Only one stretch of the data below is wanted: the lines starting at the one with "nella prassi comune" and ending at the one with "certa dinamica. Il", both included, given again exactly.

[Extracted page text data]
-----

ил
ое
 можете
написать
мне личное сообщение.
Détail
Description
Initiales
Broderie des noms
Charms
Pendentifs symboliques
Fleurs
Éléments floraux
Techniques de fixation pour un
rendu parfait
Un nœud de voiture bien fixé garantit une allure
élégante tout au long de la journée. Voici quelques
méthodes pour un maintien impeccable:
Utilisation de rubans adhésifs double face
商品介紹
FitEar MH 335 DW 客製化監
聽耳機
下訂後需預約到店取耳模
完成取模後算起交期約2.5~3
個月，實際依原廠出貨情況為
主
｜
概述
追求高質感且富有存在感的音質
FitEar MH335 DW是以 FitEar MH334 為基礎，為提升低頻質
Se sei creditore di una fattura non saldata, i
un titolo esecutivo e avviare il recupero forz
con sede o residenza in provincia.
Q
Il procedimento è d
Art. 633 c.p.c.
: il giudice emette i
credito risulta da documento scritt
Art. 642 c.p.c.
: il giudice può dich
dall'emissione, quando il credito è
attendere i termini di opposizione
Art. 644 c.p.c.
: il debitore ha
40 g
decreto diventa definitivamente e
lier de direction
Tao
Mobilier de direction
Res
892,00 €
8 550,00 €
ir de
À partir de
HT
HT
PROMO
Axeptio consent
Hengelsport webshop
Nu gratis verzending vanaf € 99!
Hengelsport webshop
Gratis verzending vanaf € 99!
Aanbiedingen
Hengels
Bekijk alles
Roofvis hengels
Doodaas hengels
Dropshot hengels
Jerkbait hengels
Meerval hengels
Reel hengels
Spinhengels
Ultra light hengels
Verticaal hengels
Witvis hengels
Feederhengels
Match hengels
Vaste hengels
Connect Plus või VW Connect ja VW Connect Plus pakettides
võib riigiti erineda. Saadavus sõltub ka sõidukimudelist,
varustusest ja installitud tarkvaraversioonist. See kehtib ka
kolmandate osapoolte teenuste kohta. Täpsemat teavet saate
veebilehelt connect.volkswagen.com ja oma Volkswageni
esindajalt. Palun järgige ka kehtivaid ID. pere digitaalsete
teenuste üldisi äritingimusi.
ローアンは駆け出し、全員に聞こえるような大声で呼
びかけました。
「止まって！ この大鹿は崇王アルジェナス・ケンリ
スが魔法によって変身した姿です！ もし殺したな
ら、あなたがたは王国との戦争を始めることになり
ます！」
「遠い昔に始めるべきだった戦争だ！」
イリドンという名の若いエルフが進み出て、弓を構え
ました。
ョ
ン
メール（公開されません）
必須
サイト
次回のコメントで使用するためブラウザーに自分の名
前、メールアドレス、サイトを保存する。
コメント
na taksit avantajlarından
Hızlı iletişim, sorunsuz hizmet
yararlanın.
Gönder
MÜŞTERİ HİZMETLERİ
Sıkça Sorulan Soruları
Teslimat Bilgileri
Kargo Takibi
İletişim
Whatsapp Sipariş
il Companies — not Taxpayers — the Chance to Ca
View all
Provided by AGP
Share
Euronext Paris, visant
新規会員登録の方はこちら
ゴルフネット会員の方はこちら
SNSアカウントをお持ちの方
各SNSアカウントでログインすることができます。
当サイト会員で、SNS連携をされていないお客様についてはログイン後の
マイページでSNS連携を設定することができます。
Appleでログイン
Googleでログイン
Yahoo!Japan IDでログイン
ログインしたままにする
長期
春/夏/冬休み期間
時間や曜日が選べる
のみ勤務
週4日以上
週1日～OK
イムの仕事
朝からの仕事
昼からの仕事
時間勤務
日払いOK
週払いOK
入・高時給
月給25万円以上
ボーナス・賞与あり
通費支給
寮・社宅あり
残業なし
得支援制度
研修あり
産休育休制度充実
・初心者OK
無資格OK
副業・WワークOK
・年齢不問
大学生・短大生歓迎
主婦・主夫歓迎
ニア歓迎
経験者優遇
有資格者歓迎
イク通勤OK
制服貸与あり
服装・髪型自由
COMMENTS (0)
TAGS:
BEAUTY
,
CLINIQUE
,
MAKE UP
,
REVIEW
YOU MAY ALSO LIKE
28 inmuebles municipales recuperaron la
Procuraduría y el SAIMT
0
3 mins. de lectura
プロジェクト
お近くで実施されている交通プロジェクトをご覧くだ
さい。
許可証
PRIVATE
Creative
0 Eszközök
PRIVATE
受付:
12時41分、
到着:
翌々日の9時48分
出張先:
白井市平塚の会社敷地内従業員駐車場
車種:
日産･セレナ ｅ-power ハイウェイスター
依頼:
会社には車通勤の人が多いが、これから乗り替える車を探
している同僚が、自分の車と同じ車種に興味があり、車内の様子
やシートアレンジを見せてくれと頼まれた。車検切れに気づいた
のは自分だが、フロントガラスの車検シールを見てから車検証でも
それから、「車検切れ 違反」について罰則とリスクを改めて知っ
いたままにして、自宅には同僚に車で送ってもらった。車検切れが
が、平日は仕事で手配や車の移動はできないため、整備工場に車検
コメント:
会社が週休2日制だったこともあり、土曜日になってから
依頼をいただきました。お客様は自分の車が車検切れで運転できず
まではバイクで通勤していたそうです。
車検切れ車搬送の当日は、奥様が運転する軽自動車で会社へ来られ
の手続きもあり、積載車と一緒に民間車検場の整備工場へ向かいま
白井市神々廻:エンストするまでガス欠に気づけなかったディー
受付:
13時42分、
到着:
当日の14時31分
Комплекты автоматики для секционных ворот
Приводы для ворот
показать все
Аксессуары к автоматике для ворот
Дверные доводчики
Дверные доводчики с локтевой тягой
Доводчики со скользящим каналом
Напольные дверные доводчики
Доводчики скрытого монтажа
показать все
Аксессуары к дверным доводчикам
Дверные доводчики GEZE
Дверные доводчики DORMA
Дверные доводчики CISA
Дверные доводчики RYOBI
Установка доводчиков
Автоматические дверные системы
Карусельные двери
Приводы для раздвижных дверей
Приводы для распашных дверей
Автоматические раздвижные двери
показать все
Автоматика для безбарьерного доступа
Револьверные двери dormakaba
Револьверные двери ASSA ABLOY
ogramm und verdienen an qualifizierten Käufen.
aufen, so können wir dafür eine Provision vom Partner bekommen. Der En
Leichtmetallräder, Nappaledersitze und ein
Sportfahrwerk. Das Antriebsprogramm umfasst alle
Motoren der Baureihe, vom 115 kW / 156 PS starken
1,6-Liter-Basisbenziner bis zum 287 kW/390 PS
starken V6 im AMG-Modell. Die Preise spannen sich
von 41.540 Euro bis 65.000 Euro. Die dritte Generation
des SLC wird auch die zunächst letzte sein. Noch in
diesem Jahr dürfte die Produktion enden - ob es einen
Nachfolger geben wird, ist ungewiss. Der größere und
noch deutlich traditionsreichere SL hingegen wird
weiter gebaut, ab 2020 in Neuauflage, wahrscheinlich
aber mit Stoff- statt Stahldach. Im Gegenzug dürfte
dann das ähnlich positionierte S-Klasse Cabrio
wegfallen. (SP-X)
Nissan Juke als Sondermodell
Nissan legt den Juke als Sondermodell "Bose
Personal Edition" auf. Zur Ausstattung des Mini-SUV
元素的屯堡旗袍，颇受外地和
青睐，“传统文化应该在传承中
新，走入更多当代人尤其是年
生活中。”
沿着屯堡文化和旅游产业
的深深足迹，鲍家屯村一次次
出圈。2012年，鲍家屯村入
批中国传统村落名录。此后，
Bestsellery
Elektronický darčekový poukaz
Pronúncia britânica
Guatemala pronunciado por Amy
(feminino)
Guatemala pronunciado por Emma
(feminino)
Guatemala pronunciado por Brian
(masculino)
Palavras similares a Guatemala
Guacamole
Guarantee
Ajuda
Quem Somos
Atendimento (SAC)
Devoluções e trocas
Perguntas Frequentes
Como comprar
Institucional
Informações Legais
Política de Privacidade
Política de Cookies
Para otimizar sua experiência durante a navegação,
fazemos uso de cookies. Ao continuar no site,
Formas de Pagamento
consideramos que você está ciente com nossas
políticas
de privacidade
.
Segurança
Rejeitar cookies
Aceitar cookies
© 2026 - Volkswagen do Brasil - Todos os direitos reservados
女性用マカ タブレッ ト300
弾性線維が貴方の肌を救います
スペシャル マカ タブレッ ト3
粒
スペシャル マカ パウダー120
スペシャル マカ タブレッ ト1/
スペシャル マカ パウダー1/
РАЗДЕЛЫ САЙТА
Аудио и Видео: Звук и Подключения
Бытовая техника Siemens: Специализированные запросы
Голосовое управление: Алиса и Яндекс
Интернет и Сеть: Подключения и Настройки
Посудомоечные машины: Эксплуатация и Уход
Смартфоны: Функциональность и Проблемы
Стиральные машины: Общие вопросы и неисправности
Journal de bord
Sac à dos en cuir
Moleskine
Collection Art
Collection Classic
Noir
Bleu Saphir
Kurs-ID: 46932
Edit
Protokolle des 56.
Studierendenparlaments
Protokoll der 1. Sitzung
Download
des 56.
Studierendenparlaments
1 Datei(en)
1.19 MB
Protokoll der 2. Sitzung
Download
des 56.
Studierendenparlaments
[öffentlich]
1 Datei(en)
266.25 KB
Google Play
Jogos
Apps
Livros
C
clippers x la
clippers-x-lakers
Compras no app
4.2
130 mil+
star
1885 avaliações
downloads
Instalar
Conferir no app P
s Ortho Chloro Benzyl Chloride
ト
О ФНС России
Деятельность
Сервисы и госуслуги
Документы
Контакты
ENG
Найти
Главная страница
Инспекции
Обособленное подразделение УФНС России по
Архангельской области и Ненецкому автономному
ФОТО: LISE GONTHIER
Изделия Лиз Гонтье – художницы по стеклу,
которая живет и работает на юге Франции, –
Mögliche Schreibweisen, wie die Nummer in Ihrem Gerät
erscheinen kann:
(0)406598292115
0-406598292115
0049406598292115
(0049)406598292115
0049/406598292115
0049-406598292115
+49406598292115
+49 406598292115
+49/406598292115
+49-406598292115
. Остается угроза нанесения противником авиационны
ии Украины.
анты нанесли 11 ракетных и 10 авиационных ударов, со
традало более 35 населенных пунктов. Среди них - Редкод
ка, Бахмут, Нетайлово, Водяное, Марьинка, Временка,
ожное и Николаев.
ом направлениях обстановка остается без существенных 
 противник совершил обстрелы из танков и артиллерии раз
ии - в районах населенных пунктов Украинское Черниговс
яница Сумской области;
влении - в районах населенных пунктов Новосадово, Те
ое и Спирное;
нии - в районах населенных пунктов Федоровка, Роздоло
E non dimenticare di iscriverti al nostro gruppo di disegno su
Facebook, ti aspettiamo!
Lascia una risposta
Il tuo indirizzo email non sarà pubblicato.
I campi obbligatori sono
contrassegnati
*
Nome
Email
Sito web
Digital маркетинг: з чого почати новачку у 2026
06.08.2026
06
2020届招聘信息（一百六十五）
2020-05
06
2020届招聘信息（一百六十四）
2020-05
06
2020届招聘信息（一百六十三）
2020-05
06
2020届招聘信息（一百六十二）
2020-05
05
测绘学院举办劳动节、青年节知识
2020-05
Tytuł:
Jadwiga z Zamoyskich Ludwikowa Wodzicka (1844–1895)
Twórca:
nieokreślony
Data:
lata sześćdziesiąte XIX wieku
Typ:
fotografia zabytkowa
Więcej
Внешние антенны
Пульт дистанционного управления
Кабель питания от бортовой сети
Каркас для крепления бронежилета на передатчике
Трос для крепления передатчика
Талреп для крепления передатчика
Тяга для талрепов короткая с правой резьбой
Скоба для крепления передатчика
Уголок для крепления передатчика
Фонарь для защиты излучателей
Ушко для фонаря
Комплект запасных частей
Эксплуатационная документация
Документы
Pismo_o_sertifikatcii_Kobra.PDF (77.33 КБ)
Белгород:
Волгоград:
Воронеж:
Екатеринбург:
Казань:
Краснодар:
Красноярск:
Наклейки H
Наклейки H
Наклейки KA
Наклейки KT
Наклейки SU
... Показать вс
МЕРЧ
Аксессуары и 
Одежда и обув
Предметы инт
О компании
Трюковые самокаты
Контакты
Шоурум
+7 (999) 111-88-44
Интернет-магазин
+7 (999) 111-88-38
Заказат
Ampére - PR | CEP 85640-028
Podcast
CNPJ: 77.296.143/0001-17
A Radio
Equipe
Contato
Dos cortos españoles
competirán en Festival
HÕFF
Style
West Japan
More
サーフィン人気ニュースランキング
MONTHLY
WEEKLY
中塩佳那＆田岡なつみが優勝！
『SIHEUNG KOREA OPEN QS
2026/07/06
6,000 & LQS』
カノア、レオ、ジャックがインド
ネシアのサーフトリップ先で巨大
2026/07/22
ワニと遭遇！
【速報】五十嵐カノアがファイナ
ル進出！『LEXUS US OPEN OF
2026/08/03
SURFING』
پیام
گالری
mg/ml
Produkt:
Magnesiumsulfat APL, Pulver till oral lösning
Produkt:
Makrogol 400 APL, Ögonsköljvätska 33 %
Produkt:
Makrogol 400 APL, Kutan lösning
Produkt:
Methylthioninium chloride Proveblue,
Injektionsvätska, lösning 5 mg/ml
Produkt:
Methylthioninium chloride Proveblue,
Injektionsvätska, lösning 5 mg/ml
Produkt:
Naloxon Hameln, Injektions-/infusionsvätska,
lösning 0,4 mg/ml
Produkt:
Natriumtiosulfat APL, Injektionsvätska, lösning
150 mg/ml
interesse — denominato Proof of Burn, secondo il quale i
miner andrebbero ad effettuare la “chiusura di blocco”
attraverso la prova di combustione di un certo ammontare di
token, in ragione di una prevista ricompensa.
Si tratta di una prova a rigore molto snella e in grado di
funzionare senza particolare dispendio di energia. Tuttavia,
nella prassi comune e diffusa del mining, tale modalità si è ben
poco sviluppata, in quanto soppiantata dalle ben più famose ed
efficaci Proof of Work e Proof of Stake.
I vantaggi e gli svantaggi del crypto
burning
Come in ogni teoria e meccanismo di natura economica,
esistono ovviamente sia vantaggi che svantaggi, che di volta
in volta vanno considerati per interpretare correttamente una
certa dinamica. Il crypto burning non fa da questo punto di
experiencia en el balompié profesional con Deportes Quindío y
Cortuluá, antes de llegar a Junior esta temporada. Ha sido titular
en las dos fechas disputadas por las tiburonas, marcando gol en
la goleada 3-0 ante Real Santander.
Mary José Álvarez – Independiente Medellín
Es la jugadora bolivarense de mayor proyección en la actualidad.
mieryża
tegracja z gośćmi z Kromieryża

-----

▸ **SOLUTION TO THE PROBLEM**
nella prassi comune e diffusa del mining, tale modalità si è ben
poco sviluppata, in quanto soppiantata dalle ben più famose ed
efficaci Proof of Work e Proof of Stake.
I vantaggi e gli svantaggi del crypto
burning
Come in ogni teoria e meccanismo di natura economica,
esistono ovviamente sia vantaggi che svantaggi, che di volta
in volta vanno considerati per interpretare correttamente una
certa dinamica. Il crypto burning non fa da questo punto di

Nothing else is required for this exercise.